## [EXCERPT PROVIDED]

*-*-*

SPECIFICATION Panel for multi-panel sound absorbers and method for its production This invention relates to panels for multi-panel sound absorbers of the type (hereinafter referred to as "the type described") in which substantially rectangular panels are arranged face to face in a stack, usually with the panels disposed in vertical planes, with an intervening space between one panel and the next through which air can flow.

Such sound absorbers are used extensively, inter alia, in ducting in air conditioning systems, and comprise outer walls of acoustically transparent (e.g. perforated) sheet or plate between which is disposed a filling of a sound absorbing material, usually a mineral fibre, with, if necessary, a retaining envelope of, say, glass fleece, to stop the mineral fibres falling through the perforations in the outer wall.

To make known panels, a channel section strip is bent into a rectangular frame which is closed on one face by an acoustically transparent cover, for example, a perforated plate, and thus has the form of a dish-shaped container, which is filled with sound absorbing material such as mineral fibres.

Then the opposite, upper face is closed with a corresponding perforated plate, of which, because of restricted accessibility to the fastening locations, the fastening of frame to perforated plate is effected by spot welding or rivetting. The inner faces of the perforated plates can be provided with a suitable covering, such as a glass fleece, to stop the mineral fibre material falling out. After this, at least the upstream edge of the so-formed panel is provided with a streamlined, preferably rounded fairing to reduce air resistance.

The manufacture of such panels is comparatively labour intensive. Furthermore, the known panel can only be made up to a certain size for reasons of stability. Should larger panels be required, a plurality of such panels must be arranged one above the other in the plane of the panels and mechanically fastened together by rivetted or bonded corner brackets or the like, the upstream edge, however, being able to be covered only after installation by a continuous fairing arranged over all the connected panels.

*-*-*

## [SOURCE DATA]
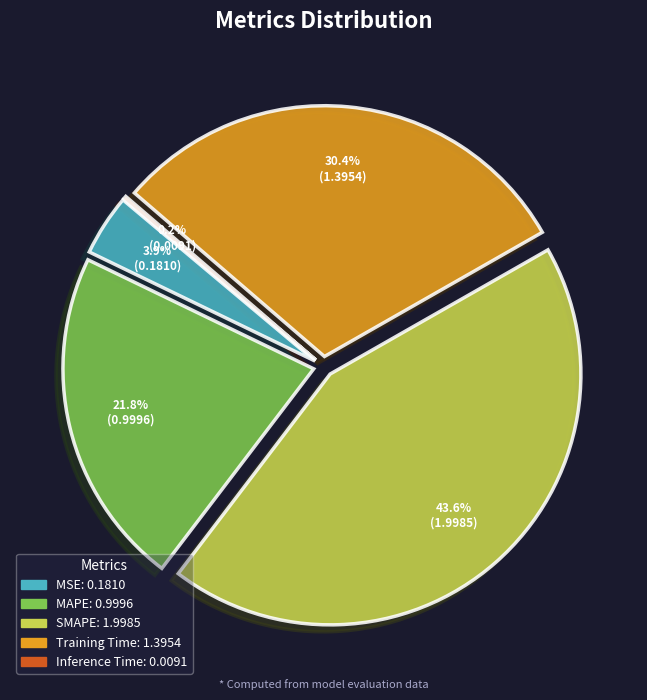

What percentage is the SMAPE slice, to the nearest percent?

44%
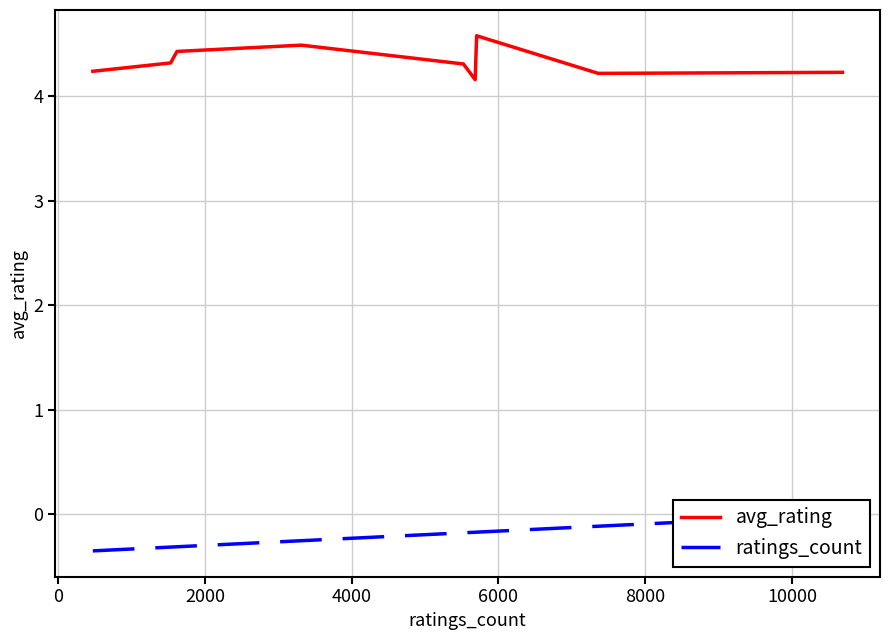

What is the value of the ratings_count point at the 2nd from the left?

-0.3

*-*-*

## [YOUR TASK]
Transcribe word for word the passage of the sound absorber panel specification above, from "The manufacture of" to "the connected panels.".

## [OUTPUT OF THE EXERCISE]
The manufacture of such panels is comparatively labour intensive. Furthermore, the known panel can only be made up to a certain size for reasons of stability. Should larger panels be required, a plurality of such panels must be arranged one above the other in the plane of the panels and mechanically fastened together by rivetted or bonded corner brackets or the like, the upstream edge, however, being able to be covered only after installation by a continuous fairing arranged over all the connected panels.